Every morning and late afternoon the hiking club explores the dendritic topography on the east side of the Santa Ritas. It's an ironic term for a terrain that's sparing of trees. But that's the usual word for the interdigitated fingers of convex ridges and complementary gullies that look like a fern leaf when seen from space.

The convex ridges are grass-covered and tree-free. The gullies are rather thick with "scrub" oak. What an ugly word! It sounds so much prettier in Spanish: chapparal comes from the Spanish (actually the Basque) word for this sturdy little tree.
If the road builders had followed the spine of this topography you could mountain bike up a smooth, steady ramp toward the Santa Ritas.
At about 4500 feet, the mornings are still in the thirties.

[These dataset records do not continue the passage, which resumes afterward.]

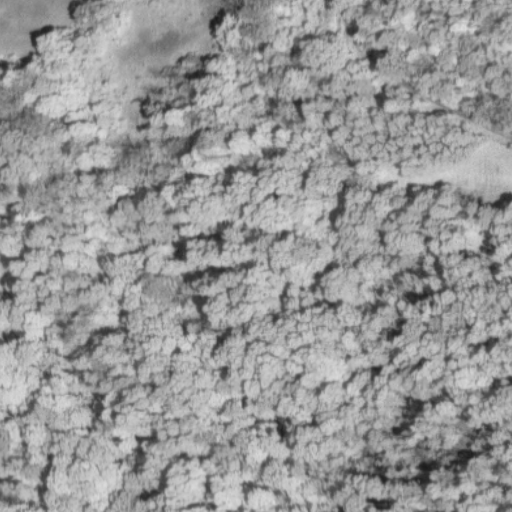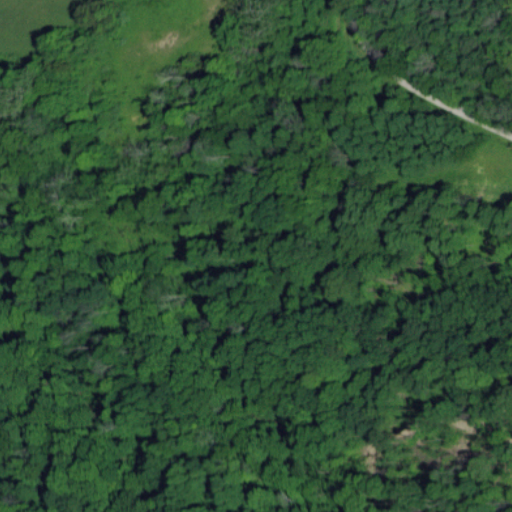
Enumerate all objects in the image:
road: (413, 83)
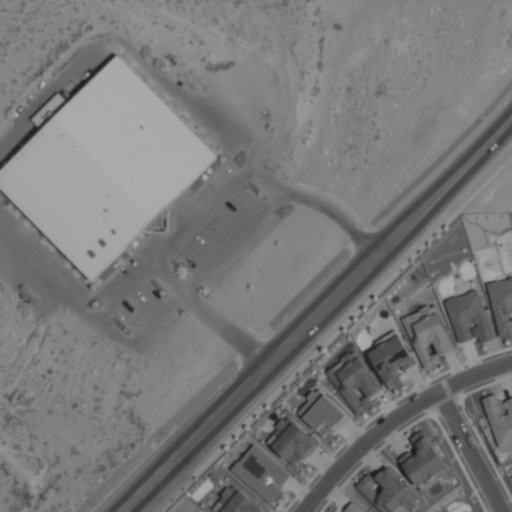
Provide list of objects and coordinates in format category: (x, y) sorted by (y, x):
building: (49, 110)
building: (105, 167)
building: (103, 172)
road: (192, 218)
road: (295, 297)
building: (501, 305)
road: (310, 307)
building: (469, 317)
road: (324, 321)
road: (332, 332)
building: (428, 334)
building: (391, 360)
building: (355, 381)
building: (322, 413)
building: (499, 418)
road: (396, 421)
building: (291, 442)
road: (474, 452)
building: (423, 460)
building: (260, 473)
building: (388, 492)
building: (234, 502)
building: (352, 508)
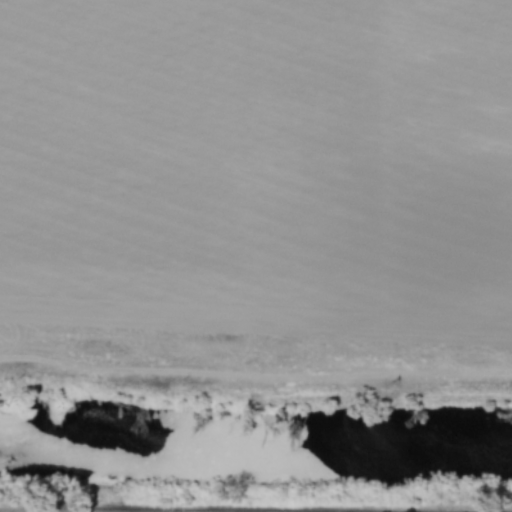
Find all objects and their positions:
crop: (254, 185)
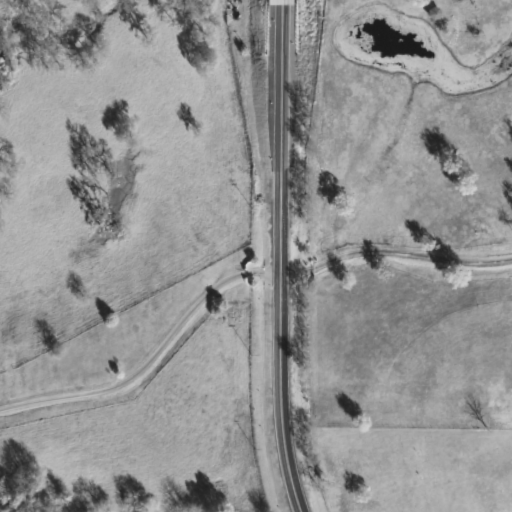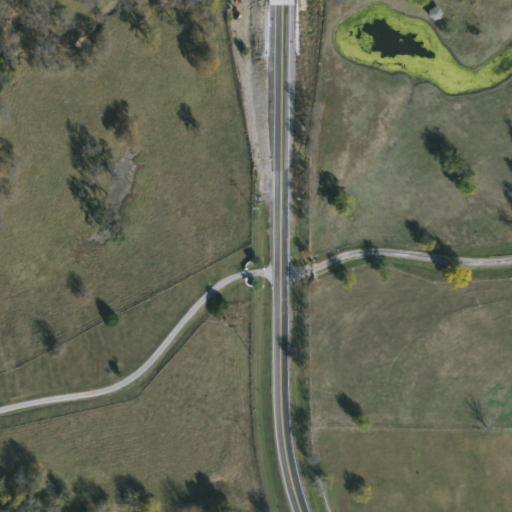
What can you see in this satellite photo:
road: (393, 254)
road: (277, 257)
road: (150, 360)
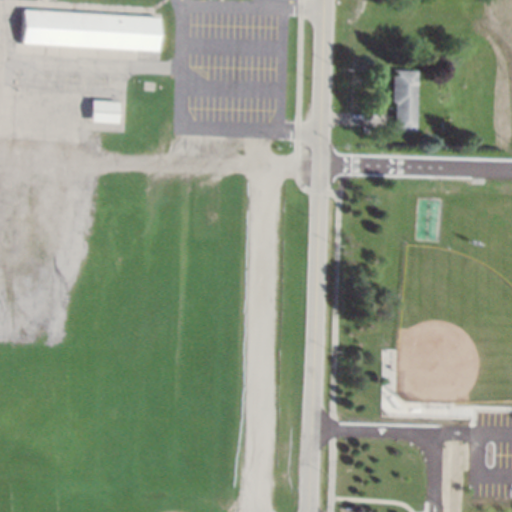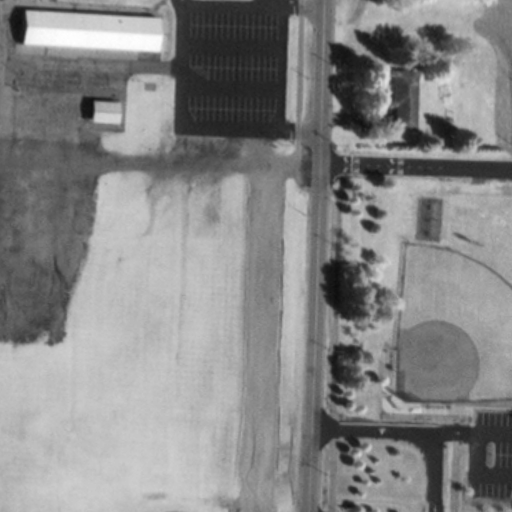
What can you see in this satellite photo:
road: (182, 1)
road: (261, 2)
road: (253, 4)
building: (86, 29)
building: (86, 30)
road: (230, 43)
road: (181, 63)
road: (91, 64)
road: (277, 66)
parking lot: (228, 70)
road: (228, 84)
building: (401, 98)
building: (401, 100)
building: (100, 111)
building: (101, 111)
road: (296, 112)
road: (248, 127)
road: (255, 159)
road: (315, 256)
road: (260, 318)
park: (451, 330)
road: (332, 338)
road: (409, 418)
road: (455, 434)
parking lot: (492, 454)
park: (143, 468)
road: (480, 469)
road: (372, 500)
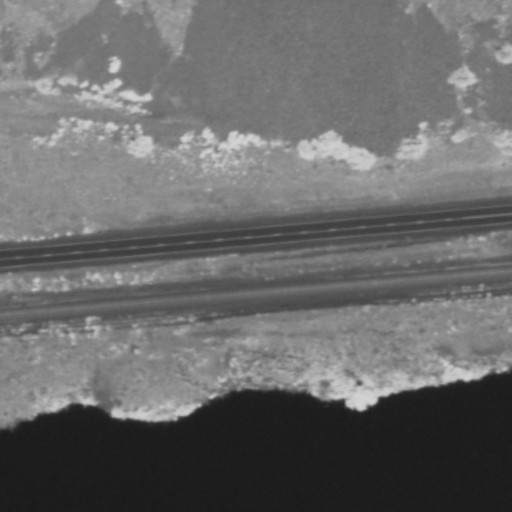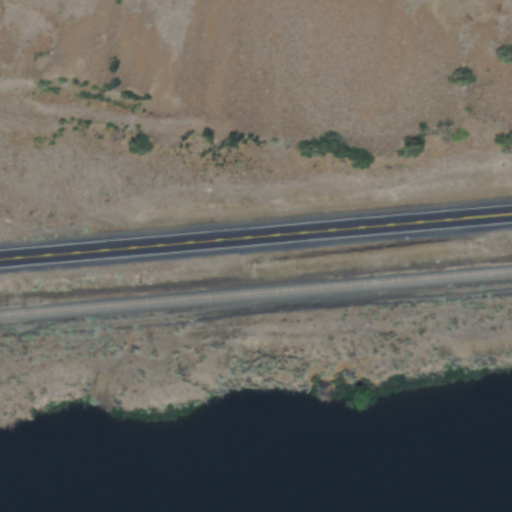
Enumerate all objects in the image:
road: (256, 234)
railway: (256, 291)
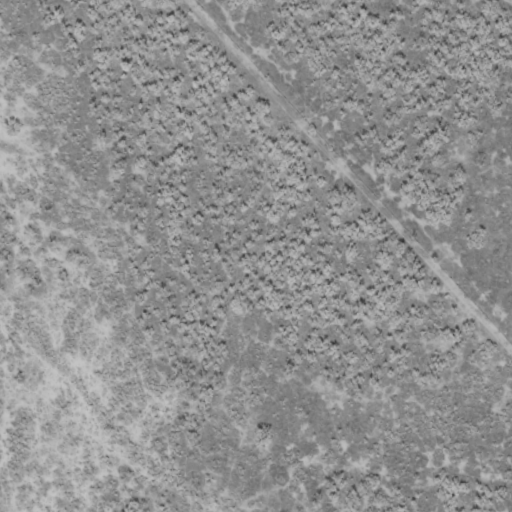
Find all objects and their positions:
road: (103, 405)
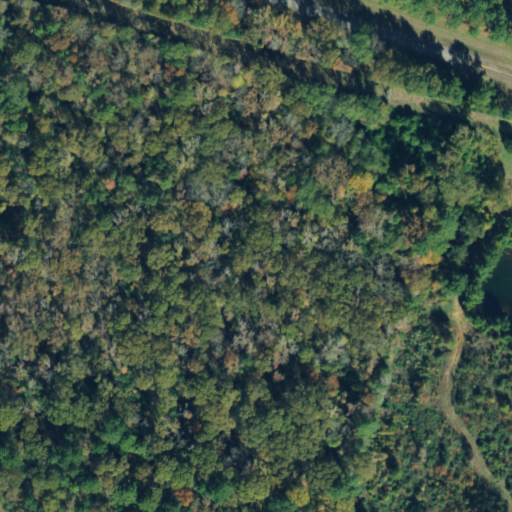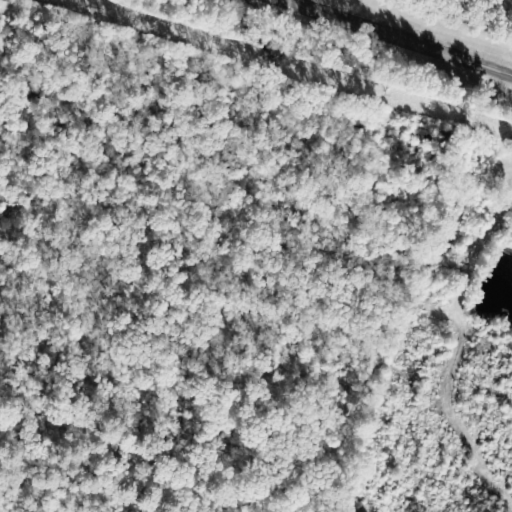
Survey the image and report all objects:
road: (401, 37)
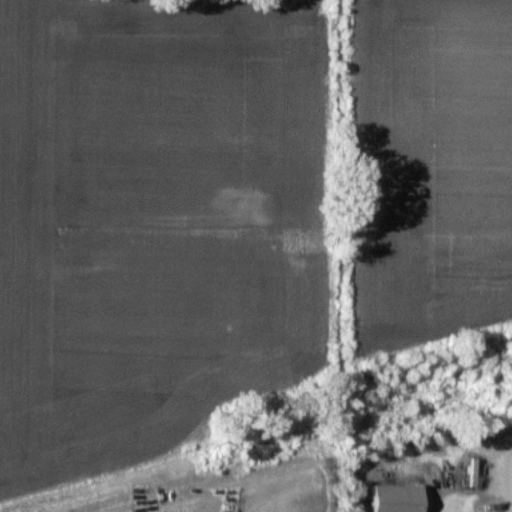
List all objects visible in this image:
building: (390, 498)
building: (401, 499)
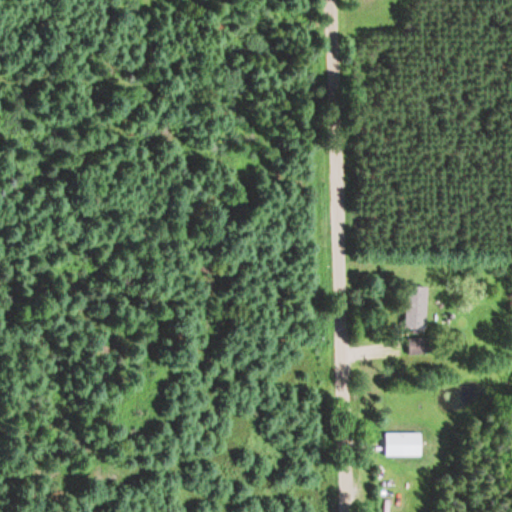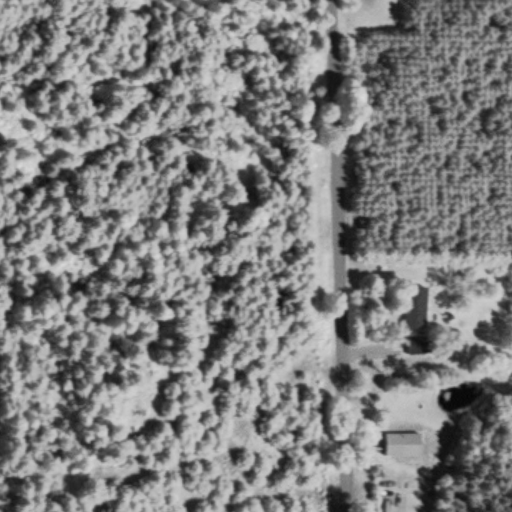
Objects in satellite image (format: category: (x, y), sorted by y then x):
road: (338, 256)
building: (414, 308)
building: (415, 347)
building: (400, 445)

No wonder there is no spring color. Later, on the way back to the van, I saw ten hawks kettling over an east-facing ridge. They are the heralds of mid-morn.
It is the witching hour at which too cold becomes too hot all too soon. The stocking hat is off and a wide sombrero is on. Waxy sunscreen, like the klister wax of skiis, is on. Comfort is more ephemeral than desert wildflowers.
I believe that to intensify an aesthetic experience we must take something away, because we can not focus on too many things at once. Maybe that is the appeal of yellow-brown grasslands when the rest of southern Arizona is blazing with green plants and yellow flowers. These grasslands have an understated beauty of texture and topography--not color.
This morning we rode up Temporal Canyon. And sure enough--I found the windmill promised in the last post. It was made by "Fiasa" in Argentina, the land of Las Pampas.